Evangelización global

La evangelización es un proceso complejo y comprende varios elementos. Entre estos, la animación misionera ha prestado siempre una atención particular a la solidaridad. Este es también uno de los objetivos de la Jornada Mundial de las Misiones, que, a través de las Obras Misionales Pontificias, solicita la colaboración para llevar a cabo las tareas de evangelización en los territorios de misión. Se trata de sostener instituciones necesarias para establecer y consolidar la Iglesia mediante los catequistas, los seminarios, los sacerdotes; y de dar también nuestra propia aportación para que mejoren las condiciones de vida de las personas en países en los que son más graves los fenómenos de pobreza, malnutrición —sobre todo infantil—, enfermedades, ausencia de servicios de salud y de educación. También esto entra en la misión de la Iglesia. Anunciando el Evangelio, se preocupa por la vida humana en sentido pleno. No se pude aceptar, decía el Siervo de Dios Pablo VI, que en la evangelización se descuiden los aspectos que se refieren a la promoción humana, la justicia, la liberación de toda forma de opresión, evidentemente dentro del respeto a la autonomía del ámbito político. Desinteresarse de los problemas temporales de la humanidad significaría “ignorar la doctrina del Evangelio acerca del amor hacia el prójimo que sufre o padece necesidad” (Exhort. ap. Evangelii nuntiandi, 31.34); no estaría en sintonía con el comportamiento de Jesús, el cual “recorría todas las ciudades y aldeas, enseñando en sus sinagogas, proclamando el evangelio del reino y curando toda enfermedad y toda dolencia” (Mt 9,35).
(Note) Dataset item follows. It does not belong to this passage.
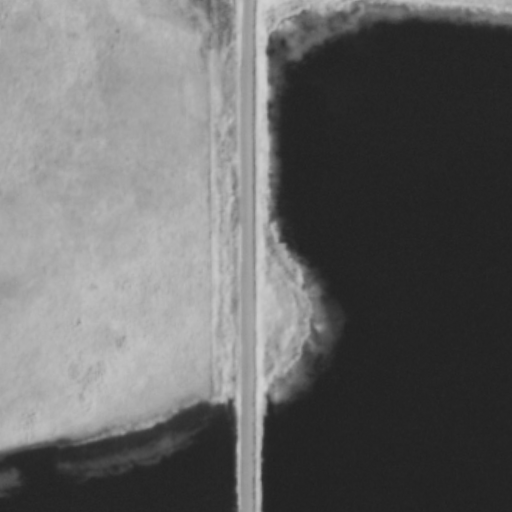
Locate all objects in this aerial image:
road: (248, 256)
Así, por medio de la participación responsable en la misión de la Iglesia, el cristiano llega a ser constructor de la comunión, de la paz, de la solidaridad que Cristo nos ha dado, y colabora en la realización del proyecto salvífico de Dios para toda la humanidad. Los desafíos que esta encuentra llaman a los cristianos a caminar con los demás, y la misión es parte integrante de este camino con todos. En ella llevamos, si bien en vasijas de barro, nuestra vocación cristiana, el tesoro inestimable del Evangelio, el testimonio vivo de Jesús muerto y resucitado, encontrado y creído en la Iglesia.

Que la Jornada Mundial de las Misiones renueve en cada uno el deseo y la alegría de “ir” al encuentro de la humanidad llevando a todos a Cristo. En su nombre os imparto de corazón la Bendición apostólica, en particular a los que más trabajan y sufren por el Evangelio.

Vaticano, 6 de enero de 2011, Solemnidad de la Epifanía del Señor.